Subsequently, a separable node-control device 511 configured to serve as a sink node is inserted into a node to be lastly connected to the gateway, and separable node-control devices 513, in which an appropriate sensor node program for the use of a sensor node is installed, are inserted into other nodes. Then, the sensor network normally operates.
Meanwhile, when the use of the sensor network needs to be changed, it is not necessary to take and re-dispose all the sensor nodes.
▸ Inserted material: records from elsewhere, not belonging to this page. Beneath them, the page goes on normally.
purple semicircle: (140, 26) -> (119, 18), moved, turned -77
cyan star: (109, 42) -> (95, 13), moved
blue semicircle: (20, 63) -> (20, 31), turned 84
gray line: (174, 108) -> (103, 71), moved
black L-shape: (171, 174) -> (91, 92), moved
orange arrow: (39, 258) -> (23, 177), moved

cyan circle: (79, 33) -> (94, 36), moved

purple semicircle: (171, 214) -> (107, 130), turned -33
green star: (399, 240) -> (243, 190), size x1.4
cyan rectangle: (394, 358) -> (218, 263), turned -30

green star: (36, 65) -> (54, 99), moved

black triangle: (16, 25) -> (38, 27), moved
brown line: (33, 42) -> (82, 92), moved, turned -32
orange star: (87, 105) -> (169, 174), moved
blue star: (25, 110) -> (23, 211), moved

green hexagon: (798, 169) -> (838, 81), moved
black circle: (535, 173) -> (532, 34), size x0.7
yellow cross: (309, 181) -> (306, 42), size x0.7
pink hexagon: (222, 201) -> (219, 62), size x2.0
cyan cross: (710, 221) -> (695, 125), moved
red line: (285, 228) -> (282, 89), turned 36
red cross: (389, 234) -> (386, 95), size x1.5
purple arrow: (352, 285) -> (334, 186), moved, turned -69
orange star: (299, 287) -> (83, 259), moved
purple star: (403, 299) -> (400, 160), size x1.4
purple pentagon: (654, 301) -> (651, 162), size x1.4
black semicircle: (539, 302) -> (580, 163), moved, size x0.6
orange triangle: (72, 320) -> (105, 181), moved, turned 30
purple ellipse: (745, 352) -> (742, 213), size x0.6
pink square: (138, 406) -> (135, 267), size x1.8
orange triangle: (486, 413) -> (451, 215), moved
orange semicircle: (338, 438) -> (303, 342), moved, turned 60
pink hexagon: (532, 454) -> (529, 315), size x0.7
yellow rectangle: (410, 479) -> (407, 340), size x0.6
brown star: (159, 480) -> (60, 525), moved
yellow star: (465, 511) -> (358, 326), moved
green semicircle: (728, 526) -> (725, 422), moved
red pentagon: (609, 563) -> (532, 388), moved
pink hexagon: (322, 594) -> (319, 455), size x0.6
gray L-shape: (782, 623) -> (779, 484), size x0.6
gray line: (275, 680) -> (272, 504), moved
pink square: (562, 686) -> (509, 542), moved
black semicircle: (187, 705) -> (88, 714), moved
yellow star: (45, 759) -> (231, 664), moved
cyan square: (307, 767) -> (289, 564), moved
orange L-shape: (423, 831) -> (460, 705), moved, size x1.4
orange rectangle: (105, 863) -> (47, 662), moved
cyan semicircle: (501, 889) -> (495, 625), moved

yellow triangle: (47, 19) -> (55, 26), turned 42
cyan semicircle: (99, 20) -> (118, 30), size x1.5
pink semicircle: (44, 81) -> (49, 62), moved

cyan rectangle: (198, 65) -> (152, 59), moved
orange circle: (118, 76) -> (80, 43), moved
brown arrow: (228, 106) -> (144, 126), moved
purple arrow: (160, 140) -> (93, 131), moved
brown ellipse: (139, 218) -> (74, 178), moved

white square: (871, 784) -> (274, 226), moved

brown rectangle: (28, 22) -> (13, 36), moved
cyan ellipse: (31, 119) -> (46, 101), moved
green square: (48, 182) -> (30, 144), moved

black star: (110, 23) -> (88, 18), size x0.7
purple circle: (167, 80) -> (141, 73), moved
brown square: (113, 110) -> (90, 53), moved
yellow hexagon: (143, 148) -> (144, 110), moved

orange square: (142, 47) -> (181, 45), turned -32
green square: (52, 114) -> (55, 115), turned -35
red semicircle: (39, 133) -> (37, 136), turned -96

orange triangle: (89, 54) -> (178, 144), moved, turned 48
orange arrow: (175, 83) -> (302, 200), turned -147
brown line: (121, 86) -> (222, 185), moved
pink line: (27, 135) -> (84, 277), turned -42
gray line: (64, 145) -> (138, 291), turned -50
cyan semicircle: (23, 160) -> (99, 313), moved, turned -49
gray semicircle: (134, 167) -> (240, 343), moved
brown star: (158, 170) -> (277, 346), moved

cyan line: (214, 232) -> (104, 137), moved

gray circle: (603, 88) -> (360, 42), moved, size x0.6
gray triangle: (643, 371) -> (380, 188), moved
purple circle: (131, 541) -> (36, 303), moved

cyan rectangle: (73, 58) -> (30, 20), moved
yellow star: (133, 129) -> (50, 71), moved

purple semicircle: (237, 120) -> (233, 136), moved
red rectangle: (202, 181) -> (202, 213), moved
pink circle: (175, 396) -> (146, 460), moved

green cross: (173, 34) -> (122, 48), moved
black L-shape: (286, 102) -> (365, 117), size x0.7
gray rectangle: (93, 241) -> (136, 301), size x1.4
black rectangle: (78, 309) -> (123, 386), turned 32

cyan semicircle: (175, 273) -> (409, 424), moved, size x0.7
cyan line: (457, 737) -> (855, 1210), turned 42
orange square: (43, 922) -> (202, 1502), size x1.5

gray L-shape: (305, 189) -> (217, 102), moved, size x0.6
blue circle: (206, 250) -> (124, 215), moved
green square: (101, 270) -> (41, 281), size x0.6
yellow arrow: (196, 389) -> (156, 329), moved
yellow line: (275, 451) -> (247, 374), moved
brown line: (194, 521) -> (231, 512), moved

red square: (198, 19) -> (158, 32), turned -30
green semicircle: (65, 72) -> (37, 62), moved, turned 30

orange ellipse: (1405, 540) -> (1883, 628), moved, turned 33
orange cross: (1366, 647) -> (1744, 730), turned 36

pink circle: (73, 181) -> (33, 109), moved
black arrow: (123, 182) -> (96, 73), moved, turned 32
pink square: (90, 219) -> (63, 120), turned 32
Rather, the use of the sensor network can be changed by only taking the separable node-control devices combined with the sensor nodes and installing another program in the devices.
When the sensor nodes have hardware constituted to serve as a sink node, it is also possible to change the location of a sink node by only exchanging the separable node-control device 511 with the separable node-control device 513.
According to the present invention, it is possible to provide a separable node-control device.
According to the present invention, a sensor node-control device is separated from a sensor node, and thus it is also possible to easily change a function of the sensor node.
According to the present invention, it is also possible to readily change a function of a sensor node or a sink node using an SD card-type node-control device.
While the invention has been shown and described with reference to certain exemplary embodiments thereof, it will be understood by those skilled in the art that various changes in form and details may be made therein without departing from the spirit and scope of the invention as defined by the appended claims.

Claims

1. A separable device for controlling a node, comprising:

a first interface connecting a power line and a data signal line with the outside;

a transceiver connected to the first interface and communicating with the outside; and

a controller connected to the transceiver and the first interface and controlling the transceiver, a second interface, and an external device combined with the first interface,

wherein the controller, the transceiver, and the second interface are driven by power supplied from the external device.

2. The separable node-control device of claim 1, wherein the first interface conforms to a Secure Digital (SD) card standard.

3. The separable node-control device of claim 1, wherein the transceiver communicates with one of a sensor network node and a gateway.

4. The separable node-control device of claim 1, wherein the transceiver comprises:

an antenna; and

a radio frequency (RF) converter.

5. The separable node-control device of claim 1, wherein the controller is a programmable Micro-Control Unit (MCU).

6. The separable node-control device of claim 1, wherein the controller controls every type of node included in a sensor network in response to an input program.

7. The separable node-control device of claim 1, wherein software of the controller is able to be changed from an external source.

8. The separable node-control device of claim 7, wherein the software of the controller is able to be changed from an external computing device combined with the second interface.

9. The separable node-control device of claim 7, wherein the software of the controller is able to be changed by a data signal received at the transceiver.

10. A sensor network node, comprising:

a second interface connecting a power line and a data signal line with the outside; and

a power supply for supplying power to the second interface and a sensor unit,

wherein the power supply and the second interface are controlled by an external control device combined with the second interface.

11. The sensor network node of claim 10, wherein the second interface conforms to a Secure Digital (SD) card standard.

12. The sensor network node of claim 10, wherein the external control device is inserted into the sensor network node.